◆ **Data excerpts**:

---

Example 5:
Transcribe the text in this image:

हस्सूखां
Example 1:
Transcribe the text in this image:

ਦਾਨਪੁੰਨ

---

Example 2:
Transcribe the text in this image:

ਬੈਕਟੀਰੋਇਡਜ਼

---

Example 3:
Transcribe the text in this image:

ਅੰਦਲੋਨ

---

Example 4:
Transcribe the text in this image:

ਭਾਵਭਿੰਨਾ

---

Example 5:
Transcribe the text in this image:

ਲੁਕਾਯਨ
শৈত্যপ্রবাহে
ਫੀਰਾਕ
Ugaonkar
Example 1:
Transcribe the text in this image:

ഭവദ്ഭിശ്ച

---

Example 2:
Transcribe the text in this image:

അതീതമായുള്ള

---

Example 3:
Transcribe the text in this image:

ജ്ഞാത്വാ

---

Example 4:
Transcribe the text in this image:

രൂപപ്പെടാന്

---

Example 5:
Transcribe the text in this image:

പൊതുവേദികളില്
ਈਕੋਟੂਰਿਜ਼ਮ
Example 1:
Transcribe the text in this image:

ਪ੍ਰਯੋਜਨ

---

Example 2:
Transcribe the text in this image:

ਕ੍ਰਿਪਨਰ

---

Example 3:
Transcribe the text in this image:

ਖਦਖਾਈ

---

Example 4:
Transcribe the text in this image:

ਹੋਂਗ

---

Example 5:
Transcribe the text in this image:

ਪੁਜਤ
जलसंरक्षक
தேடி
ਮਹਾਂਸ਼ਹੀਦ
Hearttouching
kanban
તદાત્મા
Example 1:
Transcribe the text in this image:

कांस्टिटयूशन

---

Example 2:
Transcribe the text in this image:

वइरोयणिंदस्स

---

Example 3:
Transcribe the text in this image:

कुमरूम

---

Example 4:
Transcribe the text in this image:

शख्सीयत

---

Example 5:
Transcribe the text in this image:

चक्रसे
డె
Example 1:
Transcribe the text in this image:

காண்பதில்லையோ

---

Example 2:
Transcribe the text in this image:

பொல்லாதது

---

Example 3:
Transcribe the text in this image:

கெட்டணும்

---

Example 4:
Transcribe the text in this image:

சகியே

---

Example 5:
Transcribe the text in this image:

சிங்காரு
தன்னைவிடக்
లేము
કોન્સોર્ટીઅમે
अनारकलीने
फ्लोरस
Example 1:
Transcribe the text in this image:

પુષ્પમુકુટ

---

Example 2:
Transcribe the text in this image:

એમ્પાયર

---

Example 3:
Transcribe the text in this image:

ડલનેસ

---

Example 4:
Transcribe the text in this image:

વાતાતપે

◆ **Your objective**:
Restate the data above exactly, keeping each word as it stands.

◆ **Written response**:
---

Example 5:
Transcribe the text in this image:

हस्सूखां
Example 1:
Transcribe the text in this image:

ਦਾਨਪੁੰਨ

---

Example 2:
Transcribe the text in this image:

ਬੈਕਟੀਰੋਇਡਜ਼

---

Example 3:
Transcribe the text in this image:

ਅੰਦਲੋਨ

---

Example 4:
Transcribe the text in this image:

ਭਾਵਭਿੰਨਾ

---

Example 5:
Transcribe the text in this image:

ਲੁਕਾਯਨ
শৈত্যপ্রবাহে
ਫੀਰਾਕ
Ugaonkar
Example 1:
Transcribe the text in this image:

ഭവദ്ഭിശ്ച

---

Example 2:
Transcribe the text in this image:

അതീതമായുള്ള

---

Example 3:
Transcribe the text in this image:

ജ്ഞാത്വാ

---

Example 4:
Transcribe the text in this image:

രൂപപ്പെടാന്

---

Example 5:
Transcribe the text in this image:

പൊതുവേദികളില്
ਈਕੋਟੂਰਿਜ਼ਮ
Example 1:
Transcribe the text in this image:

ਪ੍ਰਯੋਜਨ

---

Example 2:
Transcribe the text in this image:

ਕ੍ਰਿਪਨਰ

---

Example 3:
Transcribe the text in this image:

ਖਦਖਾਈ

---

Example 4:
Transcribe the text in this image:

ਹੋਂਗ

---

Example 5:
Transcribe the text in this image:

ਪੁਜਤ
जलसंरक्षक
தேடி
ਮਹਾਂਸ਼ਹੀਦ
Hearttouching
kanban
તદાત્મા
Example 1:
Transcribe the text in this image:

कांस्टिटयूशन

---

Example 2:
Transcribe the text in this image:

वइरोयणिंदस्स

---

Example 3:
Transcribe the text in this image:

कुमरूम

---

Example 4:
Transcribe the text in this image:

शख्सीयत

---

Example 5:
Transcribe the text in this image:

चक्रसे
డె
Example 1:
Transcribe the text in this image:

காண்பதில்லையோ

---

Example 2:
Transcribe the text in this image:

பொல்லாதது

---

Example 3:
Transcribe the text in this image:

கெட்டணும்

---

Example 4:
Transcribe the text in this image:

சகியே

---

Example 5:
Transcribe the text in this image:

சிங்காரு
தன்னைவிடக்
లేము
કોન્સોર્ટીઅમે
अनारकलीने
फ्लोरस
Example 1:
Transcribe the text in this image:

પુષ્પમુકુટ

---

Example 2:
Transcribe the text in this image:

એમ્પાયર

---

Example 3:
Transcribe the text in this image:

ડલનેસ

---

Example 4:
Transcribe the text in this image:

વાતાતપે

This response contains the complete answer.